La culture orthodoxe serait-elle une panacée capable de protéger les citoyens de Russie de la haine mutuelle croissante? L'Etat qui envisage d'employer des moyens simples voudrait le croire. Mais la Russie n'est pas un pays uniquement orthodoxe. Le président Poutine rappelle, d'autre part, qu'elle est aussi un grand pays musulman. Il y a dans le pays des judaïques et des bouddhistes, des dizaines, voire des centaines d'autres courants religieux, et le nombre d'athées convaincus reste, semble-t-il, le plus grand au monde. Le réveil passif de l'identité religieuse serait-il un bien pour une société aussi hétéroclite? Les événements qui se déroulent dans le monde depuis ces dernières années ne cessent de convaincre qu'une guerre civilisationnnelle n'est pas un mythe inventé au fond des bureaux mais une éventualité qui peut se matérialiser là où les contacts entre les peuples, les religions et les cultures font douloureusement ressortir la prise de conscience de l'identité nationale.
Il y a lieu de rendre hommage à la Chambre civile.
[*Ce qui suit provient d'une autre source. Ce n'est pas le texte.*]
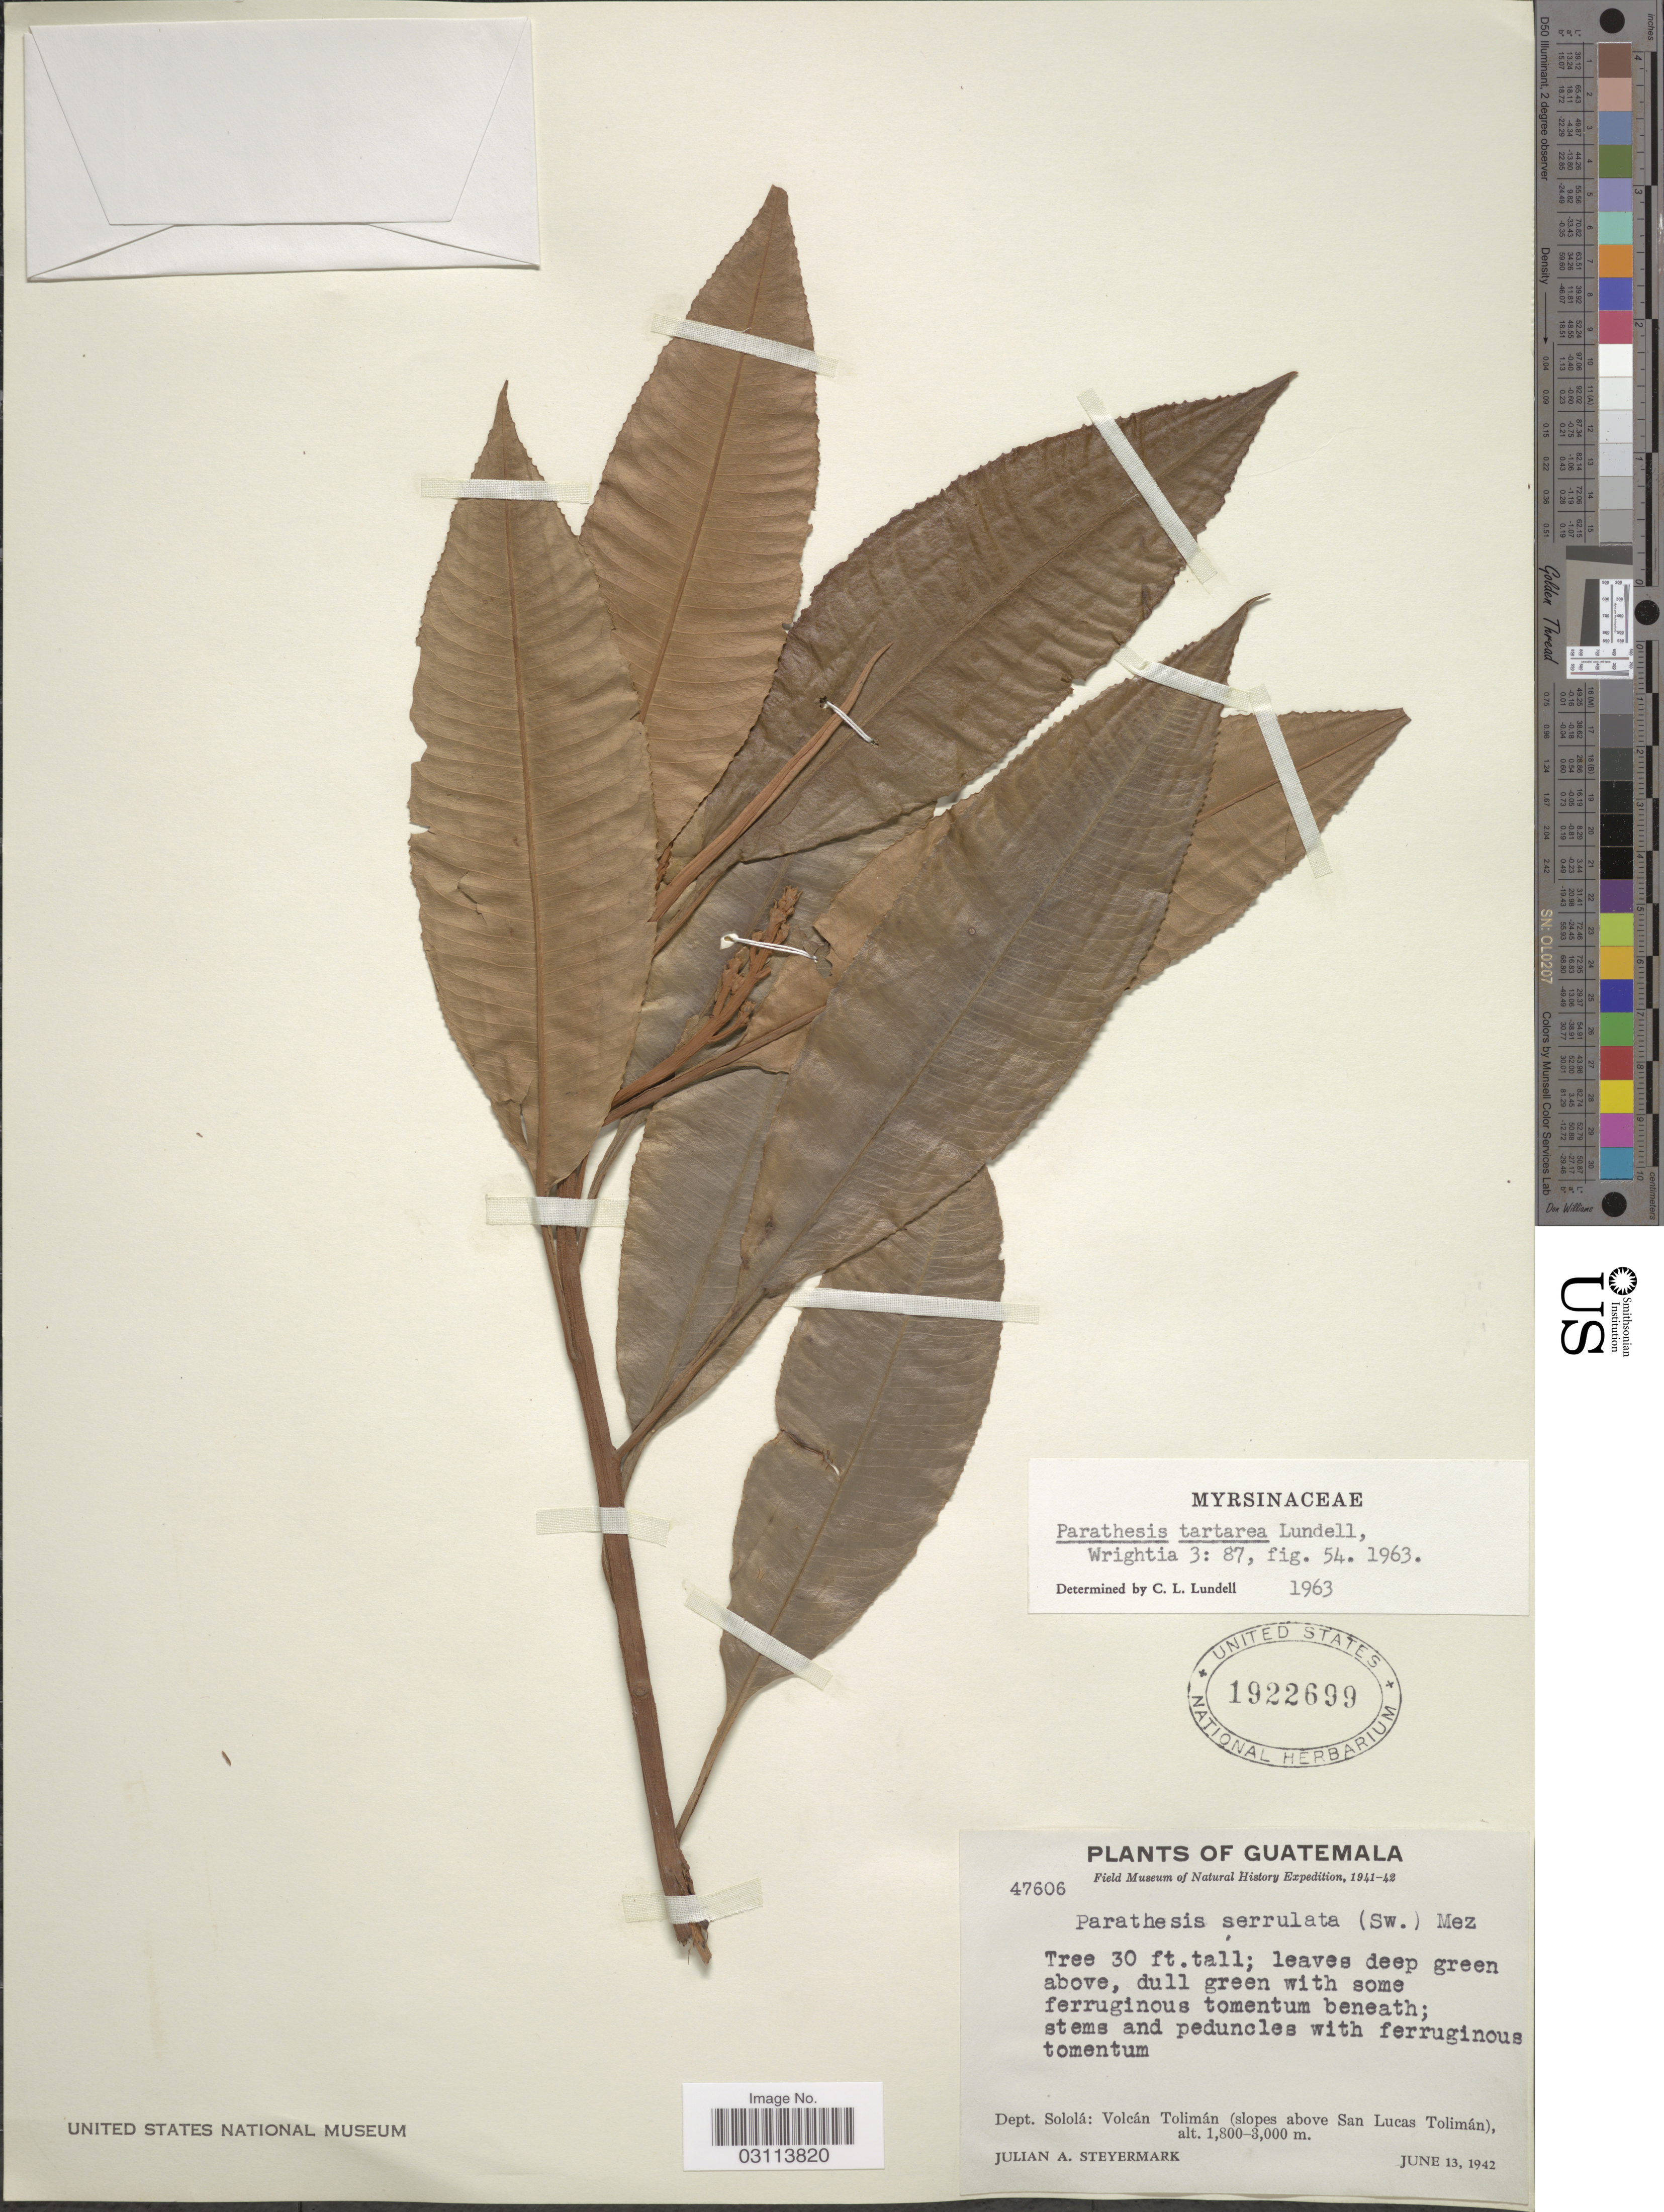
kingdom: Plantae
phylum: Tracheophyta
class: Magnoliopsida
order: Ericales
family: Primulaceae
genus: Parathesis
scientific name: Parathesis tartarea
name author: Lundell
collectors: J. Steyermark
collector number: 47606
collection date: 1942-06-13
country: Guatemala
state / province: Sololá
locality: Dept. Sololá: Volcán Tolimán (slopes above San Lucas Tolimán).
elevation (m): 1800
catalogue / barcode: US 1922699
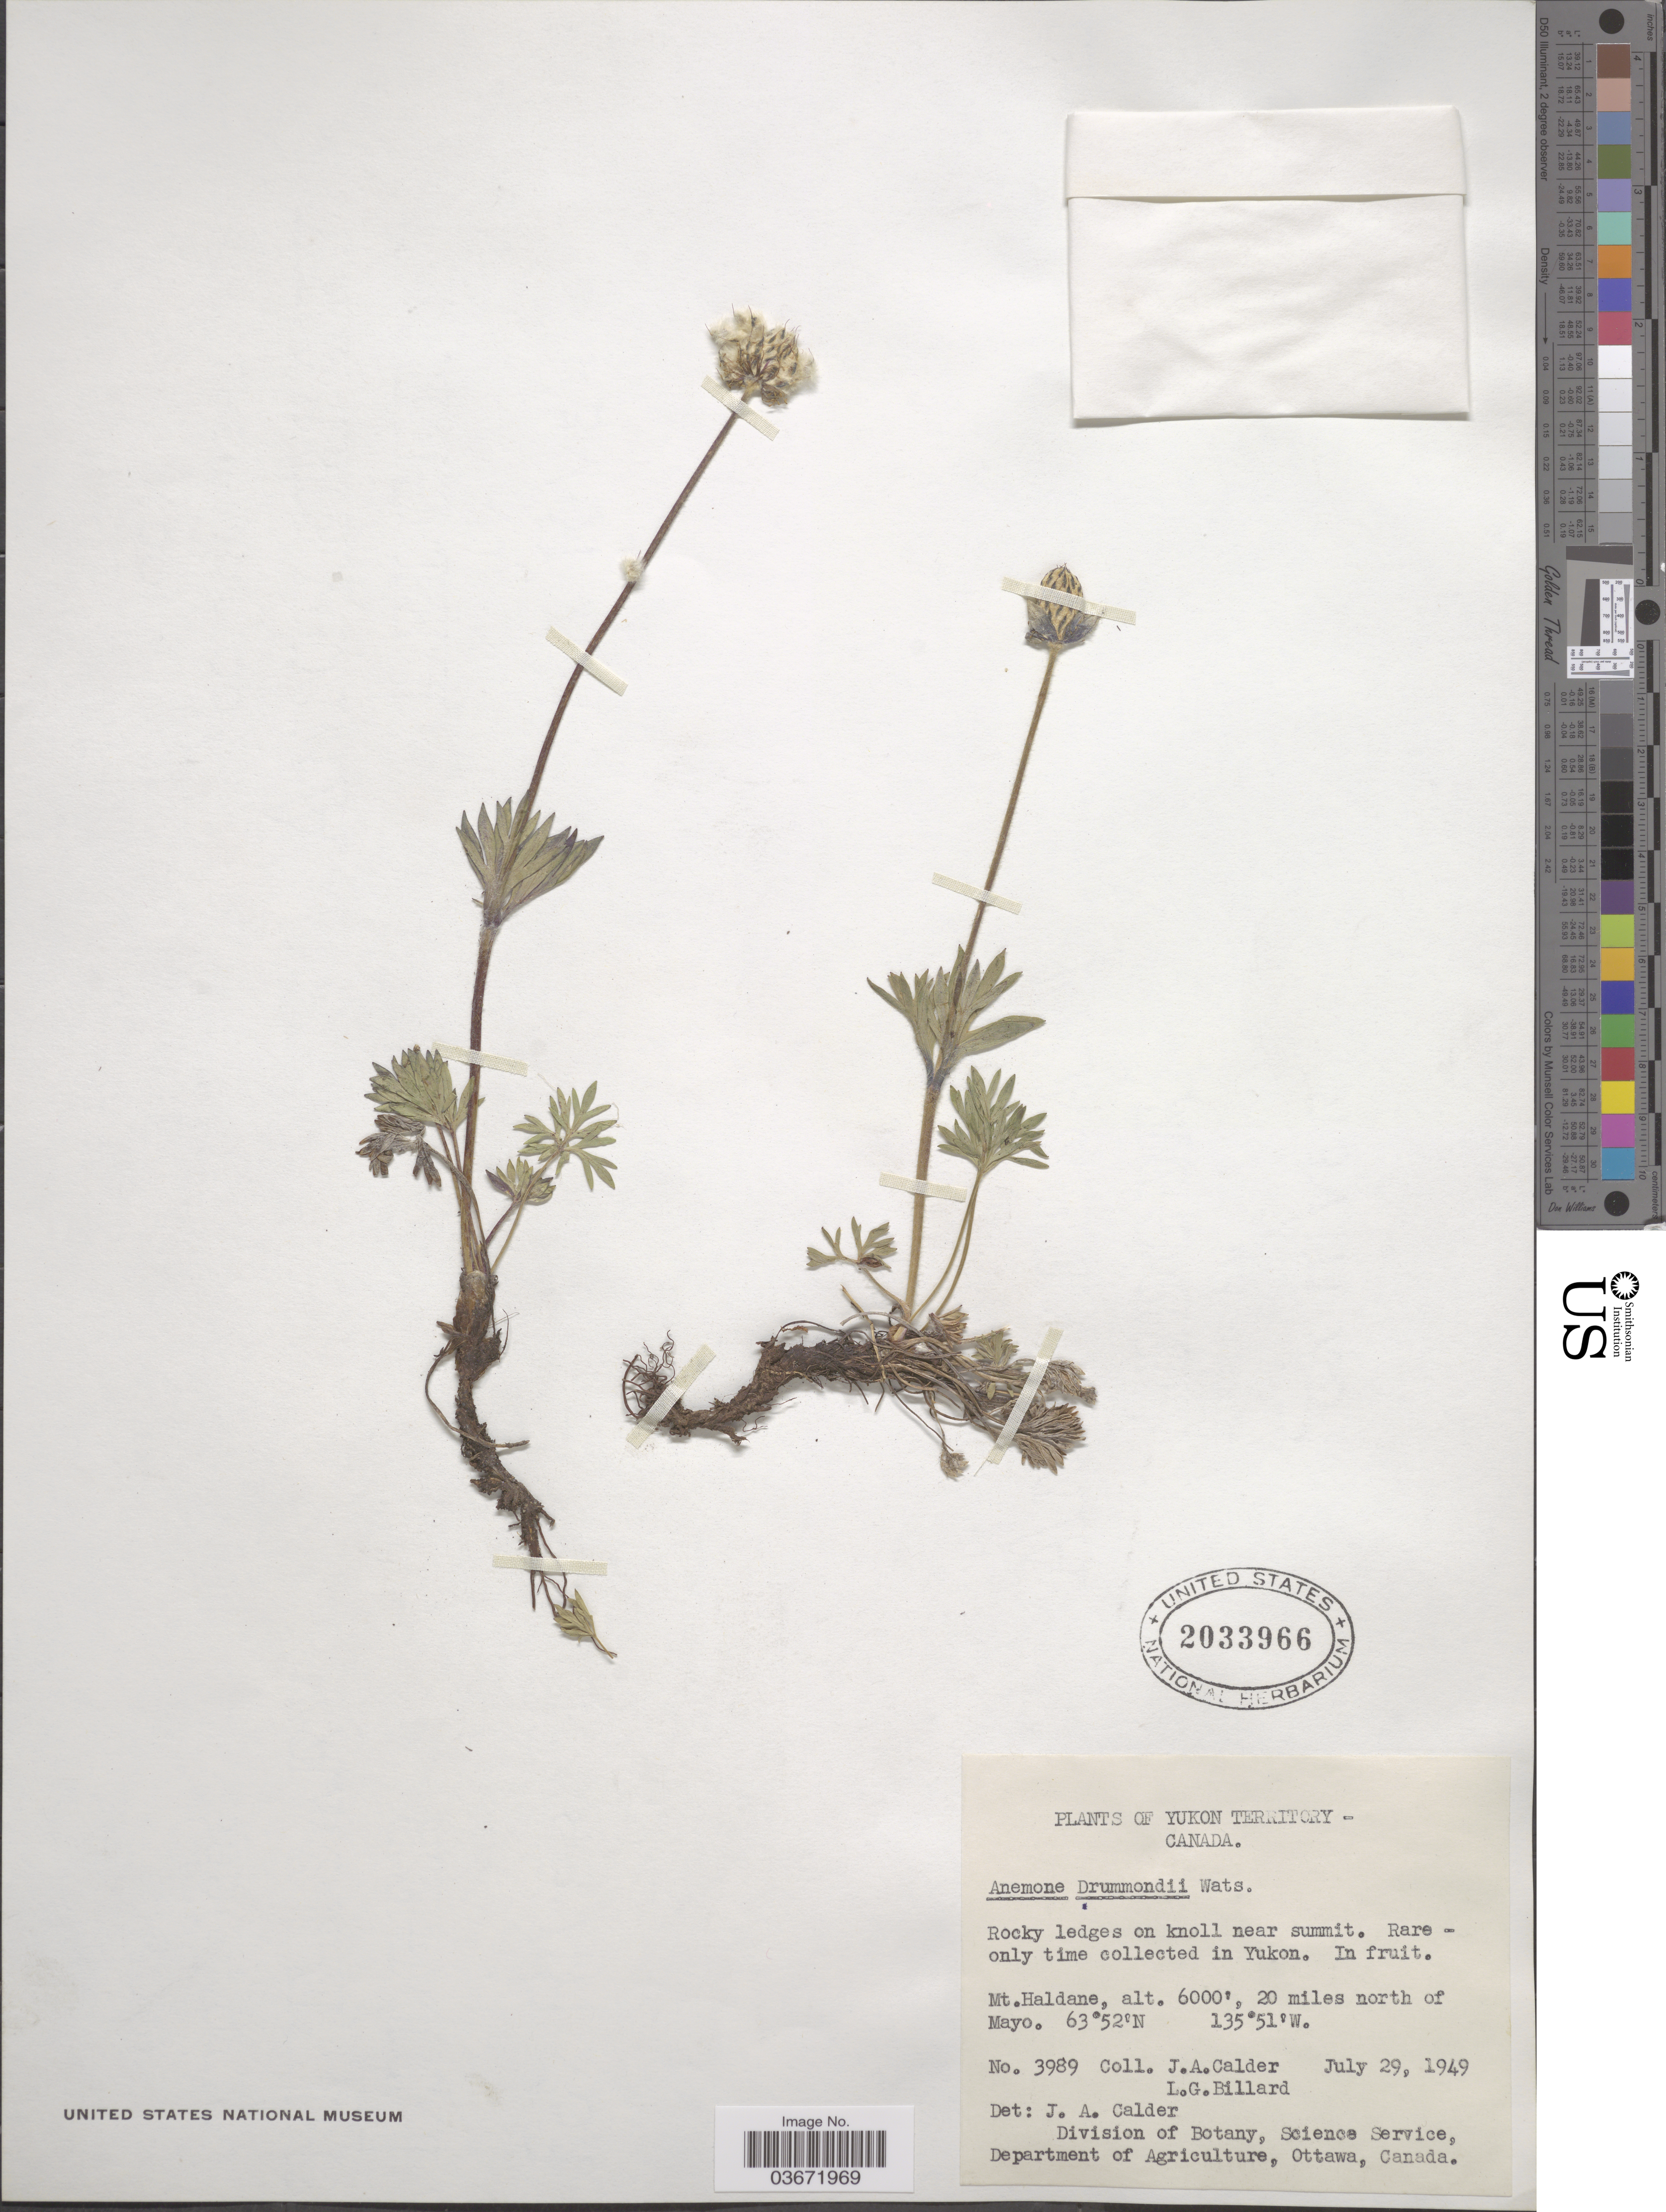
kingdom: Plantae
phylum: Tracheophyta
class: Magnoliopsida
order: Ranunculales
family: Ranunculaceae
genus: Anemone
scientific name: Anemone drummondii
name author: S. Watson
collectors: J. A. Calder & L. Billard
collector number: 3898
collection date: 1949-07-29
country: Canada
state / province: Yukon Territory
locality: Yukon. Mt. Haldane, 20 miles north of Mayo.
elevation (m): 1829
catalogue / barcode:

Elle ne donne pas de recommandations universelles et ne se fixe pas pour objectif principal de donner aux écoliers russes des connaissances rudimentaires sur la vie dans l'autre monde mais de leur inculquer une conscience tolérante, de leur apprendre des valeurs éthiques parfaitement terriennes qui sont présentes dans toutes les religions mondiales. C'est l'objet principal de l'éthique. Mais pourrait-elle la trouver dans les dogmes religieux?